**TASKS AND EXERCISES**
1 > Write out the passage on childhood frights word for word, from "I recollect two" to "with that concept.", with both ends included.
2 > Say whether each statement agrees with the passage on childhood frights, answering yes or no and quoting the words of the passage that settle it: (a) The narrator was afraid of Frankenstein the creature. (b) The narrator's parents noticed the reading that night. (c) The narrator finished The Speckled Band at 1am.

I recollect two such experiences. Once, when I was six or seven, we had returned home to Tulsa to visit family. We were staying in an apartment. For whatever reason I had been allowed to watch some TV and on came a 1930s Frankenstein movie in black and white. I was gripped. The spine tingling anticipation of disaster was wonderful. I don't recall being afraid of Frankenstein the creature, but I do remember the nightmares over the next few weeks. The nightmares weren't about creatures or death or being brought back to life - they were about the idea of one's brain being put into another body. A dissonant conceptual fear. I just wasn't ready to grapple with that concept.
Equally disturbing but for entirely different reasons, was the night I stayed up into the small hours of the morning reading. I was probably about twelve or thirteen. It was past lights out but, not having read him before, I had just that day plunged into Sherlock Holmes and was in the first rush of consumption. One story led to another and to another. I hoped that if I kept my bedroom door closed and the light covered, perhaps my parents wouldn't notice when they come to bed. And they didn't. But fate always has something in store for you. For me it was finishing The Speckled Band at 1am. Oh what a great story. And oh how hard to get to sleep with that image of the snake slithering between rooms. Not that there were any snakes in Sweden in the mid-winter. Not that there were any vents between rooms. There was no rational basis for fear. But somehow, reading that story illicitly in the small hours of the morning made it all that much more disturbing.

**DATASET SECTION**
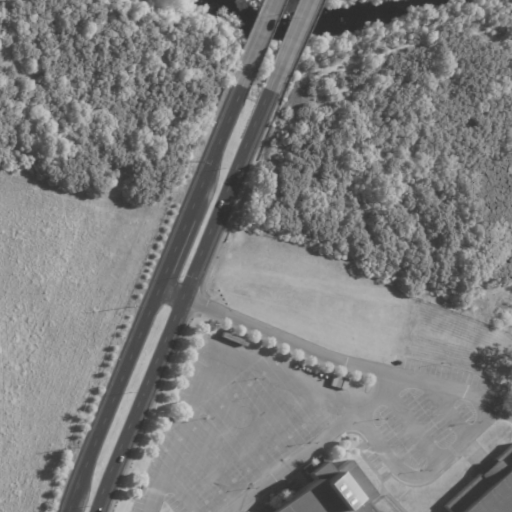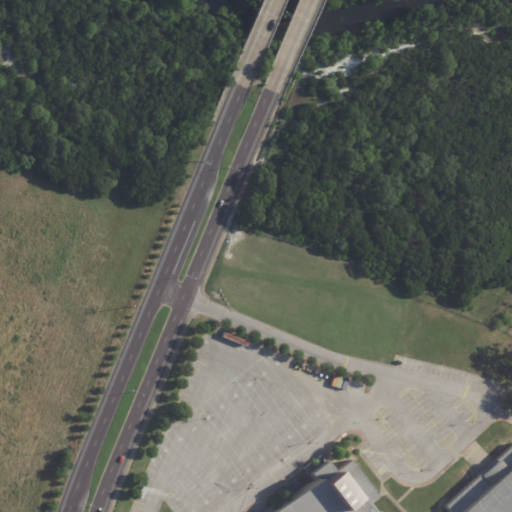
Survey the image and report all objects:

**ANSWERS PER TASK**
1 >
I recollect two such experiences. Once, when I was six or seven, we had returned home to Tulsa to visit family. We were staying in an apartment. For whatever reason I had been allowed to watch some TV and on came a 1930s Frankenstein movie in black and white. I was gripped. The spine tingling anticipation of disaster was wonderful. I don't recall being afraid of Frankenstein the creature, but I do remember the nightmares over the next few weeks. The nightmares weren't about creatures or death or being brought back to life - they were about the idea of one's brain being put into another body. A dissonant conceptual fear. I just wasn't ready to grapple with that concept.

2 >
(a) No: "I don't recall being afraid of Frankenstein the creature"
(b) No: "perhaps my parents wouldn't notice when they come to bed. And they didn't."
(c) Yes: "For me it was finishing The Speckled Band at 1am."